The FBI logo is seen outside the headquarters building in Washington on July 5, 2016. (Yuri Gripas/AFP/Getty Images)
The FBI logo is seen outside the headquarters building in Washington on July 5, 2016. (Yuri Gripas/AFP/Getty Images)

In May 2018, Wu forwarded an email from Chen from his Hotmail account to his TheraMab email account that contained a PowerPoint presentation, “PCR Results with second extracted DNA,” with the label of Chen’s employer firm and a confidential marking, according to the filing. The email also contained a word document detailing what work Chen had conducted and planned to do in the previous and following week.

Wu received two similar emails from Chen in the succeeding weeks.
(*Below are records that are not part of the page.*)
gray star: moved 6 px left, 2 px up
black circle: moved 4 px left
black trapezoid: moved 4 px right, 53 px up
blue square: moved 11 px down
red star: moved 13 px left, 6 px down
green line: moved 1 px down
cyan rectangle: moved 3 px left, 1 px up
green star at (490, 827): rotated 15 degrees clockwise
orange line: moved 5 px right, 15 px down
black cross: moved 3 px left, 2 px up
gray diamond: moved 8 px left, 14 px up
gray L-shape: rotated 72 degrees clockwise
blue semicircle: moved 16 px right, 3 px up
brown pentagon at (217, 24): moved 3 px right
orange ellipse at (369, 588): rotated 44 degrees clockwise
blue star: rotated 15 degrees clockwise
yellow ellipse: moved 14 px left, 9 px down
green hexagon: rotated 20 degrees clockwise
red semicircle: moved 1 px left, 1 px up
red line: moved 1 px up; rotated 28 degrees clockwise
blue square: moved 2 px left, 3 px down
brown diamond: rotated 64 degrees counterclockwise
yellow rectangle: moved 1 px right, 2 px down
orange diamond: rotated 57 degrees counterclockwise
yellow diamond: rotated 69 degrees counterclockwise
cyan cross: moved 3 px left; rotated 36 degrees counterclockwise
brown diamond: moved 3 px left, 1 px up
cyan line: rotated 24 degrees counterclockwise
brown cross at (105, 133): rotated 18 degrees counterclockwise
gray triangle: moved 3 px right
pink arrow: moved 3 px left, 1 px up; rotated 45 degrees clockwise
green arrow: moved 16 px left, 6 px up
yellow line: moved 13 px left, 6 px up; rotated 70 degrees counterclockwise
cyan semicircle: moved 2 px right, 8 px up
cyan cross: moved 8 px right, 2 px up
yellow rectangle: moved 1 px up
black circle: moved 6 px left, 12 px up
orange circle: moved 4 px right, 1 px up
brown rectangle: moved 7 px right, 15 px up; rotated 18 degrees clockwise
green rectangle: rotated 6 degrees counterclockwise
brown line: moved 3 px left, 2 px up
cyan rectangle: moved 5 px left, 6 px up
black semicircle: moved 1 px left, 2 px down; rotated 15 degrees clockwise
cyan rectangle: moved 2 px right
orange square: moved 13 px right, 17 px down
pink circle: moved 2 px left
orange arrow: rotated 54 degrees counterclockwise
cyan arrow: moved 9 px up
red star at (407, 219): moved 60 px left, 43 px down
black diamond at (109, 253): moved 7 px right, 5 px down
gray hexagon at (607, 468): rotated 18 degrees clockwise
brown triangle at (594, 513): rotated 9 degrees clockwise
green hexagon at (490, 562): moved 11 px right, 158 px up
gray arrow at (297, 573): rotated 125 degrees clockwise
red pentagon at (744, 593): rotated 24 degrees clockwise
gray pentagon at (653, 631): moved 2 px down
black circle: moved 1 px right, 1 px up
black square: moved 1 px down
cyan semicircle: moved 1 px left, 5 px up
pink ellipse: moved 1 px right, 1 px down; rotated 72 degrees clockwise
The company is investigating whether those files qualify as trade secrets, the court document states.

The FBI agent also highlighted social media communications that further confirmed Chen’s involvement in the lab.

In 2019, an unknown person sent Chen a voice message on Chinese social media WeChat, congratulating the couple on developing a new medicine. Chen followed up by asking for funding, according to the filing.

“My husband is looking for investors. He has designed a medicine that uses RNA method to treat cancer,” she wrote in a reply. “Animal test result is pretty good. More money is needed to move forward. Contact me if you want to know more.”

Chen faces one count of felony charges for making false statements, while Wu has been accused of smuggling hazardous materials to the United States.

Protecting U.S. tech and pharmaceutical fields from theft of trade secrets to benefit China has been a growing concern for the United States.

In April, a hospital researcher was sentenced to 33 months in prison for stealing at least five trade secrets from the Nationwide Children’s Hospital’s Research Institute in Columbus, Ohio. His wife, also a lab researcher at the institute, was sentenced to 30 months in prison in February for her role as a co-conspirator.
This past July, two Chinese hackers were indicted for stealing sensitive information worth millions of dollars. The intrusions had targeted vulnerabilities in biotech companies known for COVID-19 related research, according to prosecutors.